EAT: being prone to infection is not a disability
An employee with a condition of the immune system that makes them prone to infections, but which is controlled by medication, is not “disabled”, the Employment Appeal Tribunal (EAT) has held.
In Sussex Partnership NHS Foundation Trust v Norris [2012] UKEAT 0031/12/3010, the EAT set aside the employment tribunal’s finding that the claimant was a disabled person within the meaning of s 6(2) of the Equality Act 2010.
Mrs Justice Slade held there was insufficient evidence to show the condition, Selective IgA Deficiency, caused substantial adverse effects.
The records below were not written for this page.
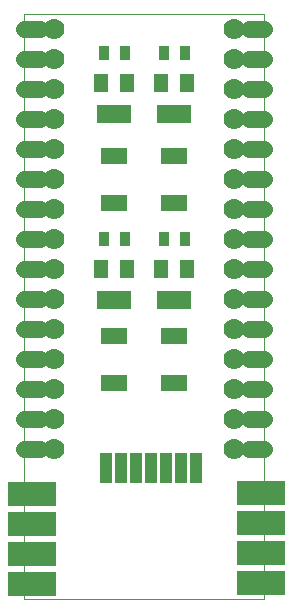
<source format=gts>
G75*
%MOIN*%
%OFA0B0*%
%FSLAX25Y25*%
%IPPOS*%
%LPD*%
%AMOC8*
5,1,8,0,0,1.08239X$1,22.5*
%
%ADD10C,0.00000*%
%ADD11R,0.08668X0.05400*%
%ADD12C,0.07000*%
%ADD13R,0.11424X0.05912*%
%ADD14R,0.05124X0.05912*%
%ADD15R,0.03550X0.05124*%
%ADD16R,0.16400X0.08400*%
%ADD17R,0.03943X0.10243*%
%ADD18C,0.05550*%
D10*
X0006800Y0027970D02*
X0006800Y0222970D01*
X0086800Y0222970D01*
X0086800Y0027970D01*
X0006800Y0027970D01*
D11*
X0036800Y0100175D03*
X0036800Y0115766D03*
X0036800Y0160175D03*
X0036800Y0175766D03*
X0056800Y0175766D03*
X0056800Y0160175D03*
X0056800Y0115766D03*
X0056800Y0100175D03*
D12*
X0076800Y0097970D03*
X0076800Y0107970D03*
X0076800Y0117970D03*
X0076800Y0127970D03*
X0076800Y0137970D03*
X0076800Y0147970D03*
X0076800Y0157970D03*
X0076800Y0167970D03*
X0076800Y0177970D03*
X0076800Y0187970D03*
X0076800Y0197970D03*
X0076800Y0207970D03*
X0076800Y0217970D03*
X0076800Y0087970D03*
X0076800Y0077970D03*
X0016800Y0077970D03*
X0016800Y0087970D03*
X0016800Y0097970D03*
X0016800Y0107970D03*
X0016800Y0117970D03*
X0016800Y0127970D03*
X0016800Y0137970D03*
X0016800Y0147970D03*
X0016800Y0157970D03*
X0016800Y0167970D03*
X0016800Y0177970D03*
X0016800Y0187970D03*
X0016800Y0197970D03*
X0016800Y0207970D03*
X0016800Y0217970D03*
D13*
X0036800Y0189852D03*
X0056800Y0189852D03*
X0056800Y0127852D03*
X0036800Y0127852D03*
D14*
X0032469Y0138089D03*
X0041131Y0138089D03*
X0052469Y0138089D03*
X0061131Y0138089D03*
X0061131Y0200089D03*
X0052469Y0200089D03*
X0041131Y0200089D03*
X0032469Y0200089D03*
D15*
X0033257Y0209970D03*
X0040343Y0209970D03*
X0053257Y0209970D03*
X0060343Y0209970D03*
X0060343Y0147970D03*
X0053257Y0147970D03*
X0040343Y0147970D03*
X0033257Y0147970D03*
D16*
X0009200Y0062970D03*
X0009200Y0052970D03*
X0009200Y0042970D03*
X0009200Y0032970D03*
X0085600Y0033370D03*
X0085600Y0043370D03*
X0085600Y0053370D03*
X0085600Y0063370D03*
D17*
X0063902Y0071722D03*
X0058902Y0071722D03*
X0053902Y0071722D03*
X0048902Y0071722D03*
X0043902Y0071722D03*
X0038902Y0071722D03*
X0033902Y0071722D03*
D18*
X0011950Y0077970D02*
X0006800Y0077970D01*
X0006800Y0087970D02*
X0011950Y0087970D01*
X0011950Y0097970D02*
X0006800Y0097970D01*
X0006800Y0107970D02*
X0011950Y0107970D01*
X0011950Y0117970D02*
X0006800Y0117970D01*
X0006800Y0127970D02*
X0011950Y0127970D01*
X0011950Y0137970D02*
X0006800Y0137970D01*
X0006800Y0147970D02*
X0011950Y0147970D01*
X0011950Y0157970D02*
X0006800Y0157970D01*
X0006800Y0167970D02*
X0011950Y0167970D01*
X0011950Y0177970D02*
X0006800Y0177970D01*
X0006800Y0187970D02*
X0011950Y0187970D01*
X0011950Y0197970D02*
X0006800Y0197970D01*
X0006800Y0207970D02*
X0011950Y0207970D01*
X0011950Y0217970D02*
X0006800Y0217970D01*
X0081650Y0217970D02*
X0086800Y0217970D01*
X0086800Y0207970D02*
X0081650Y0207970D01*
X0081650Y0197970D02*
X0086800Y0197970D01*
X0086800Y0187970D02*
X0081650Y0187970D01*
X0081650Y0177970D02*
X0086800Y0177970D01*
X0086800Y0167970D02*
X0081650Y0167970D01*
X0081650Y0157970D02*
X0086800Y0157970D01*
X0086800Y0147970D02*
X0081650Y0147970D01*
X0081650Y0137970D02*
X0086800Y0137970D01*
X0086800Y0127970D02*
X0081650Y0127970D01*
X0081650Y0117970D02*
X0086800Y0117970D01*
X0086800Y0107970D02*
X0081650Y0107970D01*
X0081650Y0097970D02*
X0086800Y0097970D01*
X0086800Y0087970D02*
X0081650Y0087970D01*
X0081650Y0077970D02*
X0086800Y0077970D01*
M02*

</source>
While the employee had suffered a three-and-a-half-month period of sickness in 2007, there was insufficient evidence that this would recur.
Slade J said: “The statute requires a causal link between the impairment and a substantial and long-term adverse effect on the ability to carry out day-to-day activities...If on the evidence the impairment causes the substantial adverse effect on ability to carry out day-to-day activities, it is not material that there is an intermediate step between the impairment and its effect provided there is a causal link between the two.”
However, she found that the evidence relied on by the tribunal “does not adequately support a conclusion that increased frequency of infections would result in a substantial adverse effect on the claimant’s ability to carry out day-to-day activities”.